Against Leicestershire in the same year he scored ten sixes in successive shots, and five fours to make a century, although Leicestershire were employing non-specialist bowlers.

He is the only batsman to score two complete hundreds in a match with the aid of a runner. Playing for Lancashire at Southport in 1982, he strained his thigh while fielding on the first day during Warwickshire's innings of 523–4 declared, but batted without a runner to score 26 not out at stumps. He then scored exactly 100 before lunch on the second day with David Lloyd as his runner. In the second innings, Ian Folley ran for him (and acknowledged the crowd's applause for the century) when Fowler scored 128 not out on the third day. In 1987, Fowler scored an unbeaten century in a Sunday League match against Somerset, despite an injury which forced him to bat with a runner.

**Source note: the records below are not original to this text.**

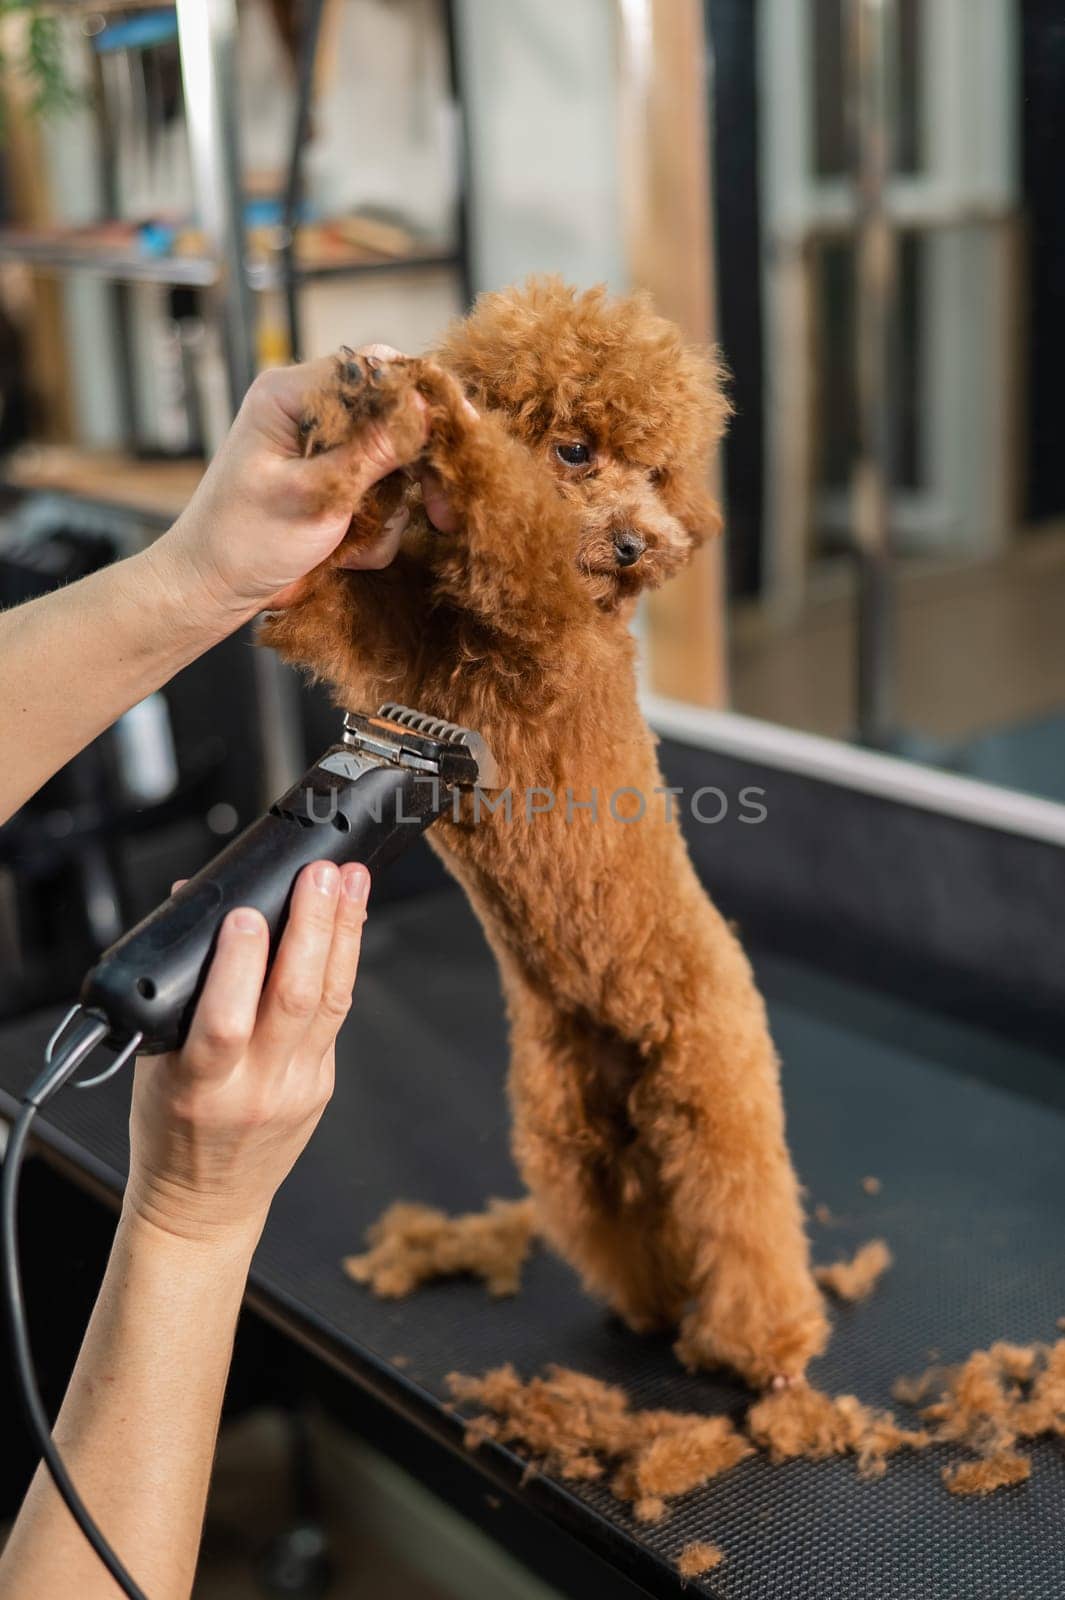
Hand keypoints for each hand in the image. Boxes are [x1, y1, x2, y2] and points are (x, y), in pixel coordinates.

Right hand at [124, 860, 369, 1247]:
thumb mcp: (152, 1065)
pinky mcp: (322, 1086)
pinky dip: (342, 965)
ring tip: (351, 883)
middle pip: (296, 999)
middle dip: (313, 928)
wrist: (204, 1206)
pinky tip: (347, 925)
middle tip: (322, 876)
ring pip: (331, 1002)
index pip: (225, 1022)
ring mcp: (296, 1088)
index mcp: (197, 1086)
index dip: (240, 967)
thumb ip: (177, 994)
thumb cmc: (169, 1130)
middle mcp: (253, 1088)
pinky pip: (336, 1017)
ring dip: (344, 934)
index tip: (247, 915)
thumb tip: (195, 904)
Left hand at [147, 346, 430, 628]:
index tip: (462, 430)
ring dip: (388, 514)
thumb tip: (426, 409)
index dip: (423, 396)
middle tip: (445, 513)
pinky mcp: (338, 487)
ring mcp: (328, 453)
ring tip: (354, 548)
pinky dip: (374, 534)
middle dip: (419, 468)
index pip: (373, 368)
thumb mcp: (313, 496)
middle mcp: (314, 414)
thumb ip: (371, 453)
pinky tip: (343, 556)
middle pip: (395, 417)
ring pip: (396, 467)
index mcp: (293, 394)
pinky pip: (383, 501)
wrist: (212, 590)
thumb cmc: (243, 541)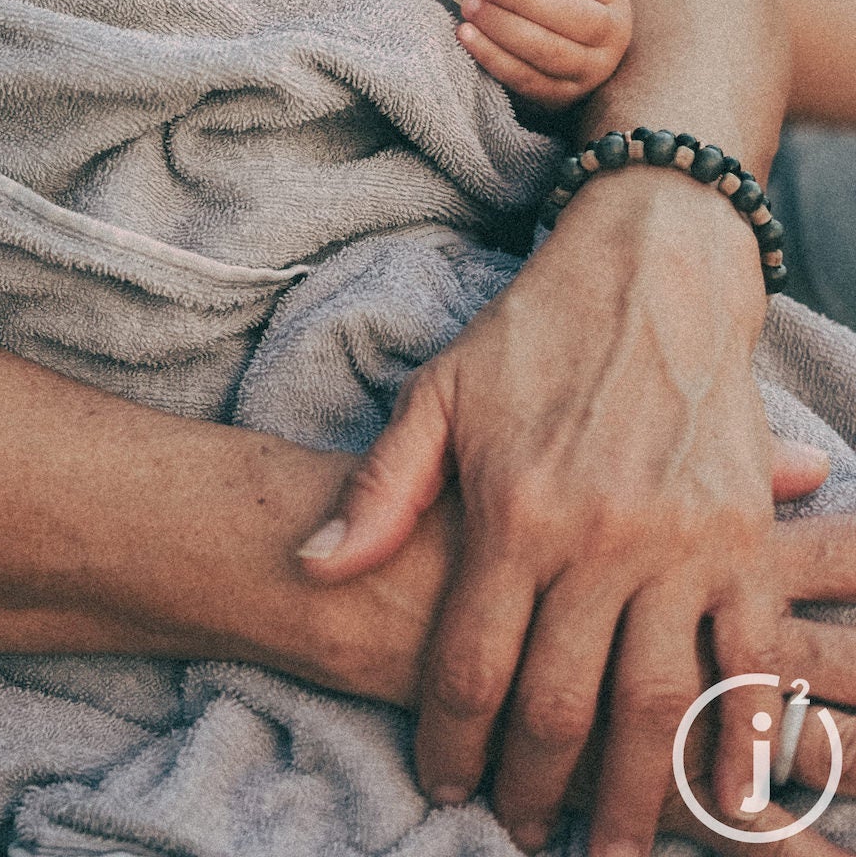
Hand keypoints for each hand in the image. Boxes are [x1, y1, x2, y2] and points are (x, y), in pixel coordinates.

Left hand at [297, 167, 777, 856]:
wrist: (653, 267)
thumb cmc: (533, 332)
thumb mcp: (437, 395)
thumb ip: (380, 492)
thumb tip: (313, 567)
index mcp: (515, 510)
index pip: (470, 662)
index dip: (450, 739)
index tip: (441, 783)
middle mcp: (600, 539)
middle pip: (562, 704)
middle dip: (535, 785)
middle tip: (519, 831)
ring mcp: (682, 543)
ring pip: (657, 705)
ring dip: (633, 793)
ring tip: (606, 845)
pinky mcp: (743, 538)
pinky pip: (751, 662)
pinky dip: (742, 739)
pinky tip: (721, 795)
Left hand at [456, 0, 632, 108]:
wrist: (567, 43)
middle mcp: (611, 33)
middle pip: (569, 17)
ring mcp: (592, 69)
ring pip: (549, 52)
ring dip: (502, 28)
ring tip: (470, 7)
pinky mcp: (563, 96)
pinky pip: (526, 79)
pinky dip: (492, 57)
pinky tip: (466, 35)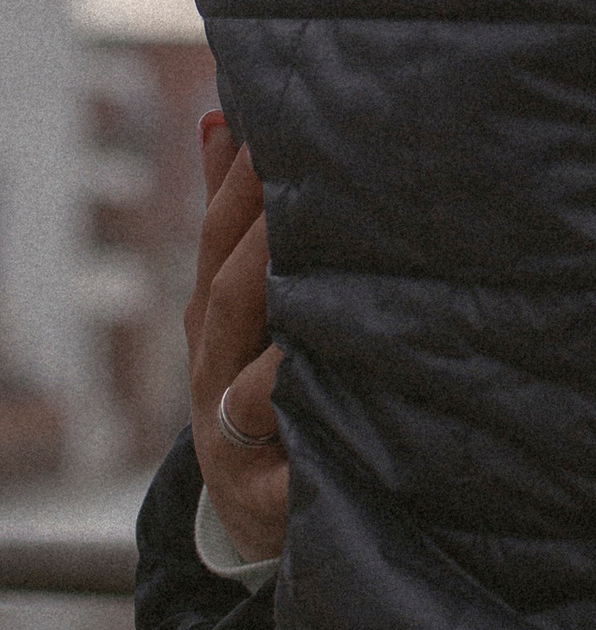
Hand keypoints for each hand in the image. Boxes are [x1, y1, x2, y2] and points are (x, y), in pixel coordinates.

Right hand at [185, 111, 286, 563]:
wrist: (257, 509)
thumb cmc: (259, 378)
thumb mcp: (240, 303)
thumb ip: (232, 217)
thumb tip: (223, 119)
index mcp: (212, 318)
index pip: (217, 240)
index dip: (240, 185)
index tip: (274, 129)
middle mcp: (212, 372)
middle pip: (229, 297)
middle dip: (264, 238)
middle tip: (304, 183)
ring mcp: (232, 435)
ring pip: (252, 380)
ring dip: (286, 336)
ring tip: (325, 286)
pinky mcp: (269, 494)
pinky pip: (293, 460)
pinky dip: (313, 432)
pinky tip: (349, 397)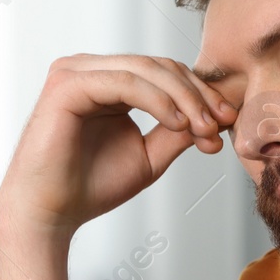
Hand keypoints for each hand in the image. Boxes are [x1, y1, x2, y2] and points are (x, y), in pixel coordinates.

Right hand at [0, 54, 237, 241]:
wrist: (52, 212)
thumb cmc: (91, 186)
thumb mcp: (150, 156)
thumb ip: (178, 132)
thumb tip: (215, 119)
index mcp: (110, 83)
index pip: (166, 73)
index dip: (201, 94)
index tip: (227, 121)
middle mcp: (93, 71)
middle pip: (160, 67)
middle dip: (198, 95)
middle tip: (220, 124)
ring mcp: (77, 73)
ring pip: (146, 70)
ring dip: (184, 98)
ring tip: (203, 129)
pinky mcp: (67, 84)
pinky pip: (123, 81)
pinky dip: (157, 100)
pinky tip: (177, 122)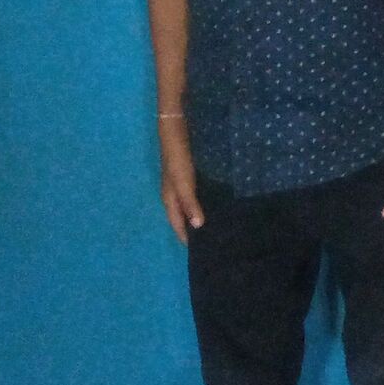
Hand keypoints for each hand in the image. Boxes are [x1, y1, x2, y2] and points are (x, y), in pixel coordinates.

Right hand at [158, 120, 204, 244]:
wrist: (175, 133)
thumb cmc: (178, 160)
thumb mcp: (183, 184)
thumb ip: (190, 204)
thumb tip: (197, 226)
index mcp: (169, 199)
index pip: (177, 224)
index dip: (185, 236)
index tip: (198, 251)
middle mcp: (173, 194)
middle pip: (181, 216)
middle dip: (191, 229)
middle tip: (210, 240)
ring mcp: (180, 184)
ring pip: (188, 206)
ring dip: (197, 215)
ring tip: (214, 225)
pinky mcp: (188, 175)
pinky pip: (194, 195)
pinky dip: (200, 203)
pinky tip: (213, 203)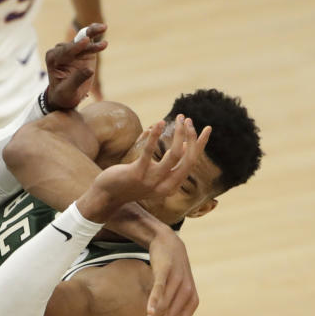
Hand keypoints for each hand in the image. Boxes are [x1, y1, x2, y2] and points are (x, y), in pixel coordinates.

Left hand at [44, 23, 107, 110]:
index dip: (76, 47)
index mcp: (53, 59)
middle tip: (96, 32)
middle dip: (86, 39)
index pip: (65, 51)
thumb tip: (90, 70)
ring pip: (82, 37)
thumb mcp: (68, 91)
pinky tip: (102, 27)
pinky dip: (94, 32)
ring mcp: (72, 49)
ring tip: (104, 28)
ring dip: (93, 33)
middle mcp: (61, 51)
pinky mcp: (82, 49)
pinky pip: (88, 38)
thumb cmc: (64, 95)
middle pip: (74, 42)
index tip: (86, 41)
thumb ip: (77, 80)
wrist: (66, 96)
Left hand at [84, 116, 211, 219]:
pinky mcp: (138, 174)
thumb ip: (168, 164)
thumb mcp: (153, 174)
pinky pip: (149, 152)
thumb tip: (182, 144)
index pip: (192, 163)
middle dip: (191, 137)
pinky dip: (155, 136)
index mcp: (171, 185)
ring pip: (174, 155)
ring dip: (179, 133)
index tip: (207, 128)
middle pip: (188, 159)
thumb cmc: (130, 183)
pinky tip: (158, 123)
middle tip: (188, 119)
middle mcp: (165, 186)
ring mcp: (152, 181)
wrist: (107, 196)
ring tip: (178, 118)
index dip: (200, 145)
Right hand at [133, 230, 198, 315]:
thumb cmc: (170, 274)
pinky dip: (154, 301)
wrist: (169, 242)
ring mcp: (178, 282)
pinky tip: (148, 313)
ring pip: (161, 310)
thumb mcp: (173, 295)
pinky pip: (159, 289)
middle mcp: (188, 294)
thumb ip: (169, 314)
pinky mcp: (166, 271)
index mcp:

In 1992, Fowler suffered amongst others as Lancashire had a widescale clear-out of its playing staff.

==Post-Lancashire career==
After leaving Lancashire, Fowler played for Durham and coached at their academy, setting up a Cricket School of Excellence in 1996. Among the players he coached were Andrew Strauss and Robin Martin-Jenkins. Since 1987, he has been a cricket broadcaster, sometimes with Test Match Special, and also with Test Match Sofa. He also held the post of Senior Cricket Coach at Durham University until May 2015.

==Later life and health==
He wrote a book entitled Fox on the Run (ISBN 978-0-670-81560-9) describing a difficult county season, after being dropped from the England side. According to his Lancashire teammate Mike Atherton, Fowler was a constant smoker.
Fowler has been open about his depression, including in his 2016 book Absolutely Foxed.

Fowler also made an appearance playing drums on Roy Harpers 1993 live album Unhinged.